If the Interferon doesn't work, or if the melanoma spreads to another organ (normally the lungs, liver, or brain), normally doctors begin IL 2. This is taken intraveniously, with doctors attempting to get a patient to take 14 bags over several days. Most can only handle between 7 to 10. This stuff will literally kill you - it causes your blood pressure to drop, heart rate to drop, and some one HAS to be there with you in case you stop responding so hospital staff can stop treatment. Yeah, scary stuff. But, you see, chemo has no effect on melanoma. If there is no response to IL 2, a patient may be eligible for clinical trials. Other than that? Well, doctors will try to make you comfortable. How long to live? 6 - 9 months, but I've seen people last a year, or just over. Some pass sooner.

Is this what your husband wants? That's the roulette wheel he's willing to spin at this point. This isn't "just skin cancer" he's got, where they "cut it out" and he goes on with his life.
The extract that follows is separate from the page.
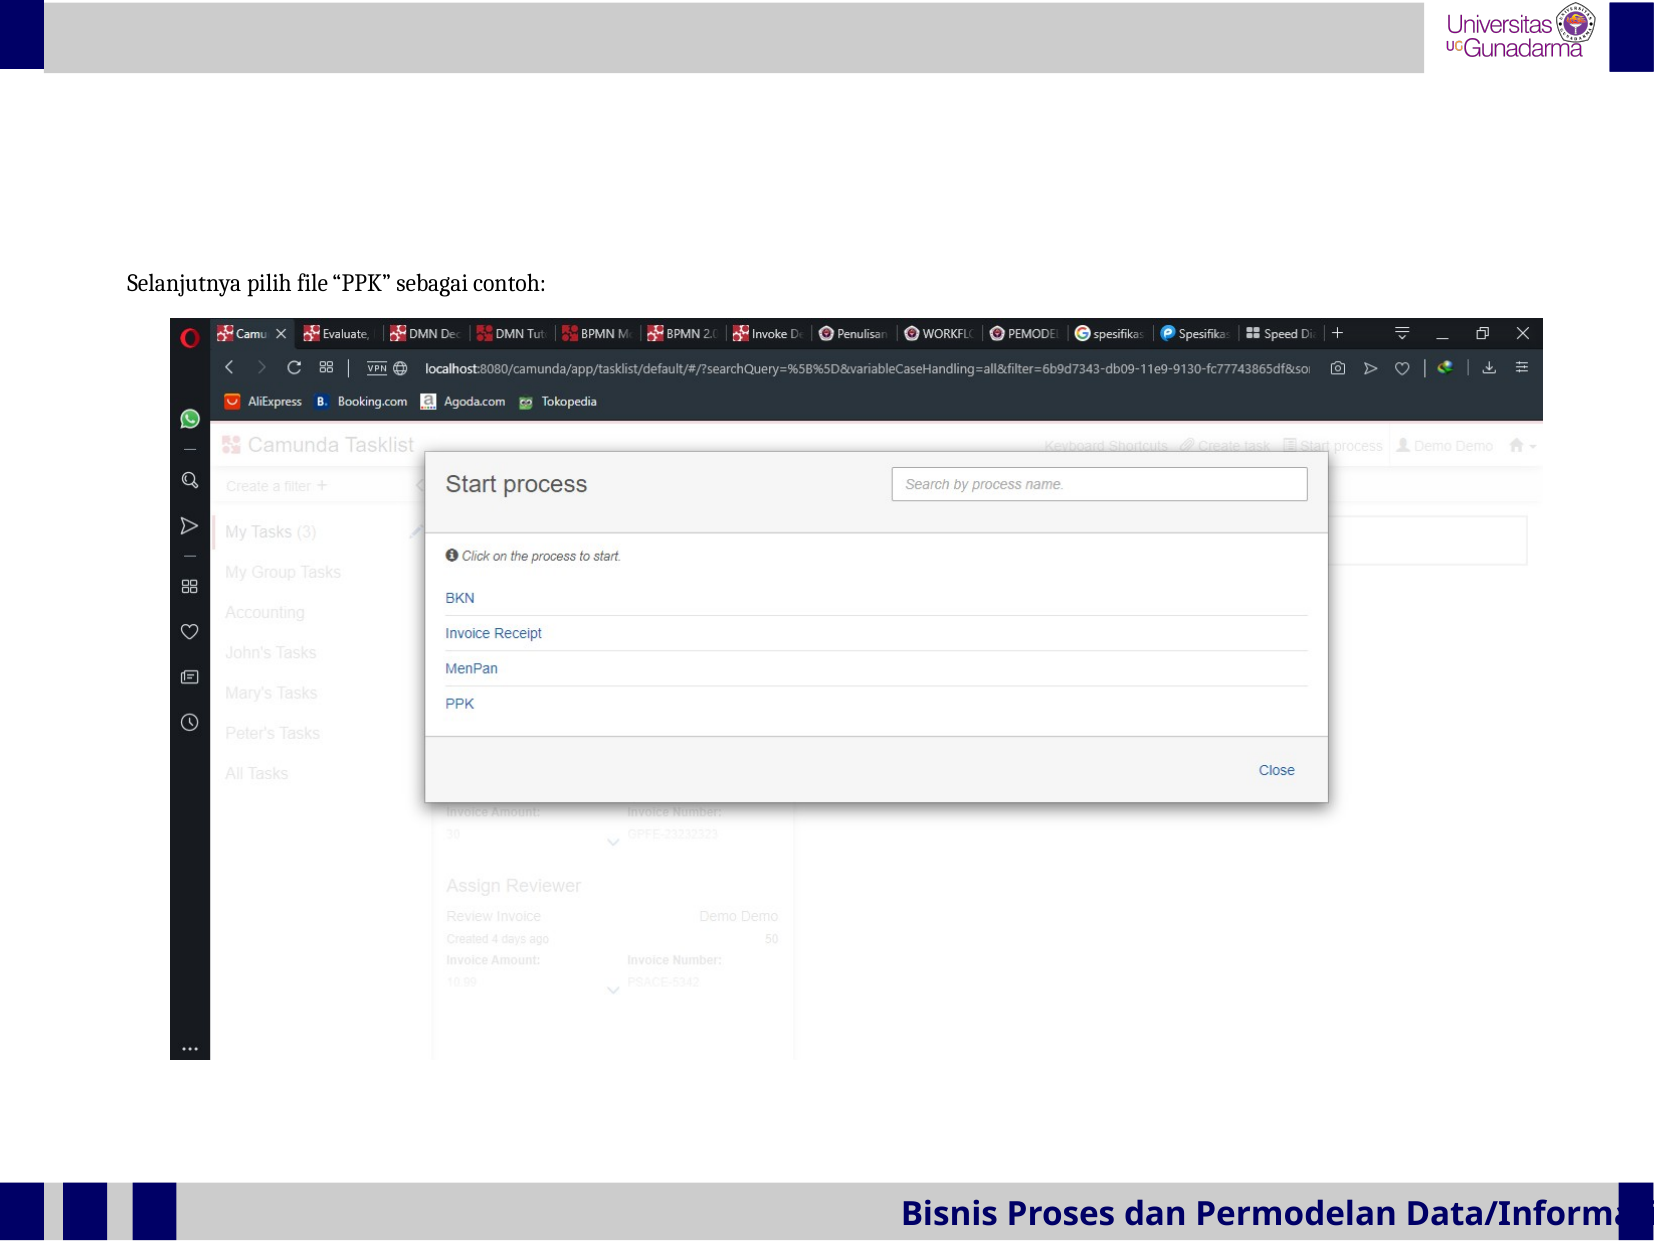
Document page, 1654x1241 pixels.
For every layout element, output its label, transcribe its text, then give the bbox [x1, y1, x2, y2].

picture [170, 318, 1543, 1060]
picture [1437, 2, 1610, 62]
list Selanjutnya pilih file “PPK” sebagai contoh: [14, 210, 1630, 1171]
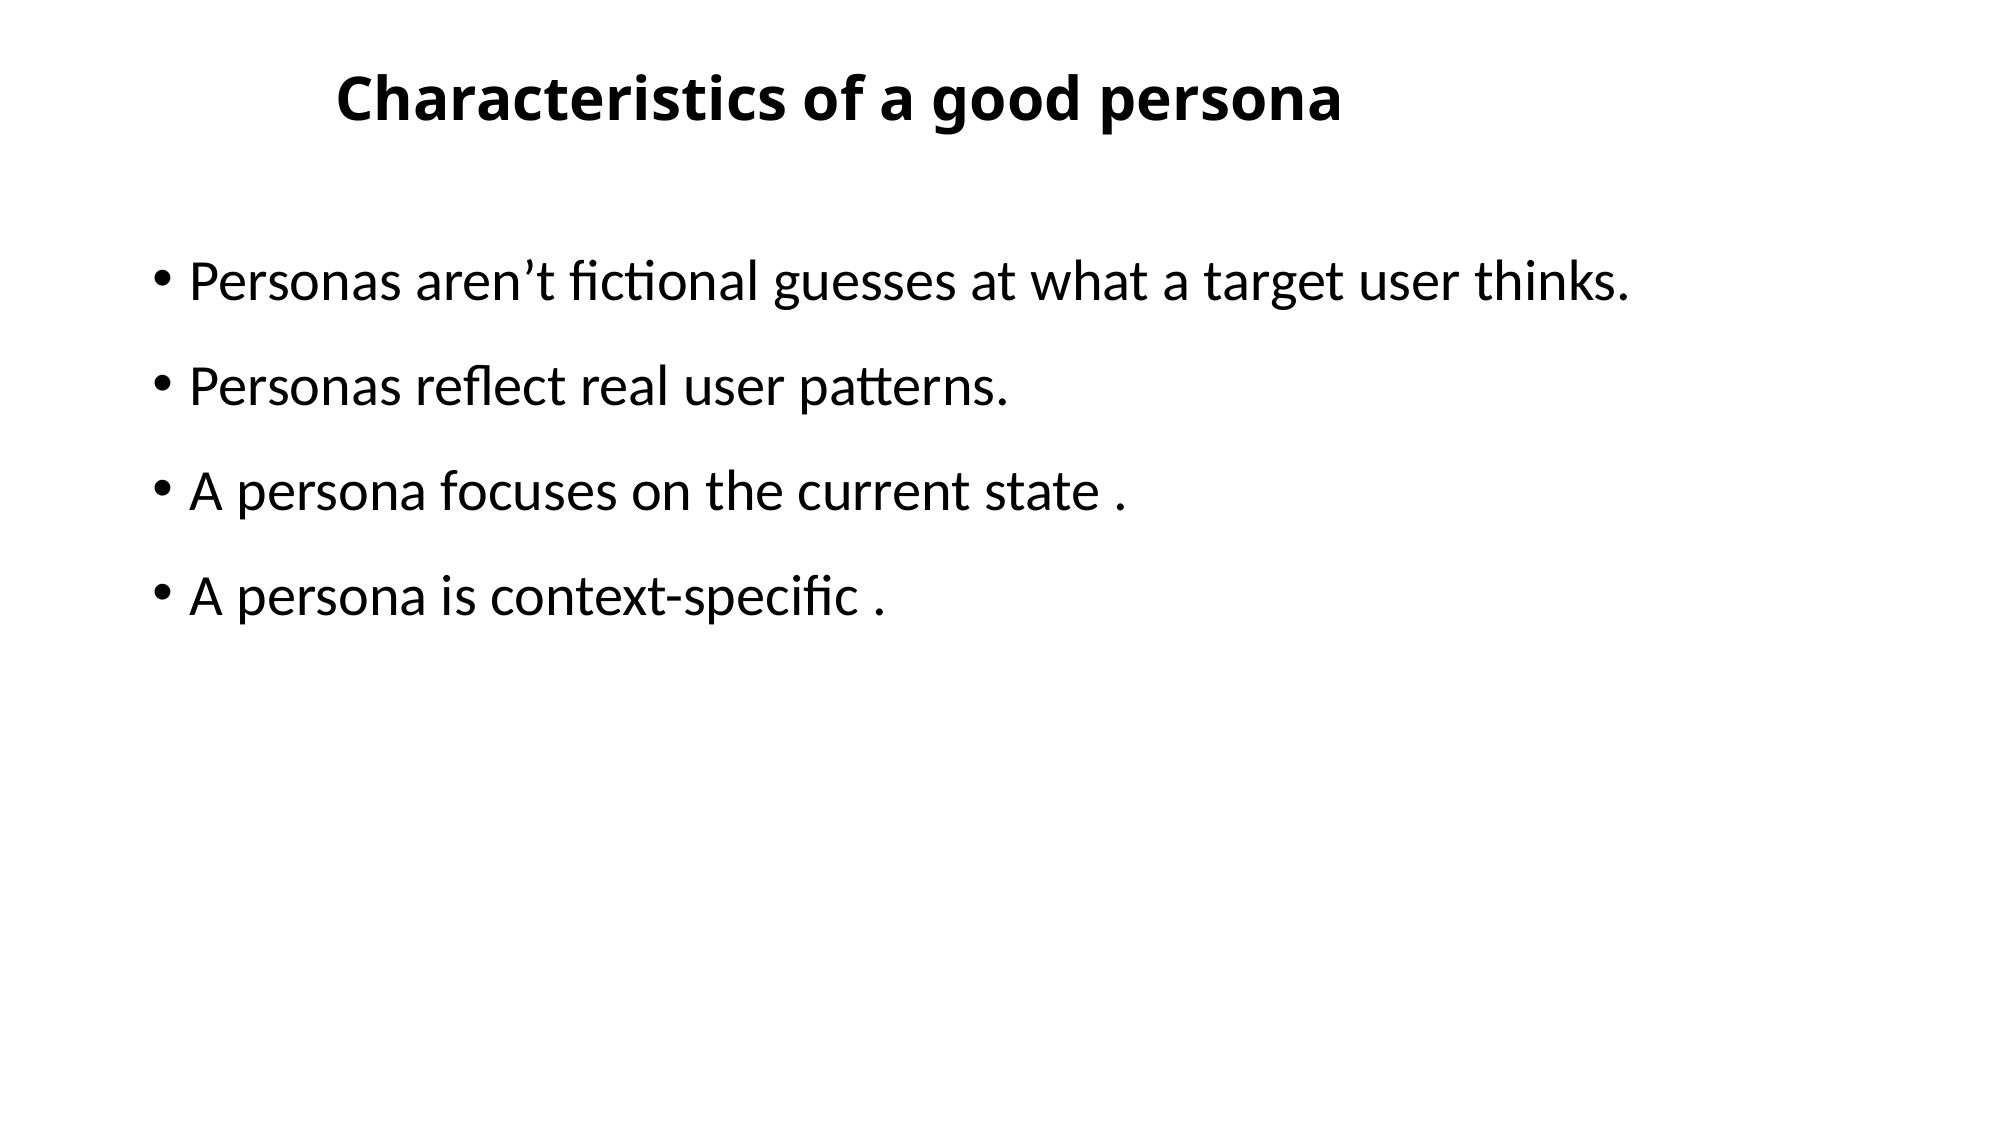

Now, once he learns the facts - all of them - about melanoma and he wants to be "treatment adverse," fine. It's his life, and it's his choice. However, he has a wife, a son, and that should give anyone reason to pause. It's easy to die, it's torture to watch it in some one you love. And for a child as young as your son? To me personally, that's worth fighting for.

Granted, SNB surgery might be a bit uncomfortable. Who LIKES surgery? YUK! And he's going to have deal with drains and stitches and being laid up and just....everything. But he just may be in that 95% - 90% who won't have to worry. He can then look at his wife, his son and know he'll be there next year, the year after. He just may be there to see his son graduate, marry - and to sit on the porch and grow old with his wife.

Is this surgery really all that bothersome to ask for all of this? But then, that's my opinion.

Good luck!

1sweetheart
10-06-2009, 06:01 AM
Hi Chele,

You are preaching to the choir on this one. The points you have brought up are thoughts that have crossed my mind many times over the last few days and have also kept me awake at night.

I, too, have to wonder if he understands the potential consequences of his decision here, but I honestly feel that in the end he will do what is best for his health as well as for our son and me.

We have an appointment with the surgeon next week for a follow up on his wide excision, so the three of us will have a chance to talk further then. I'll let you know how it goes. Thank you for this post. I hope it will be beneficial to others as well. Take care!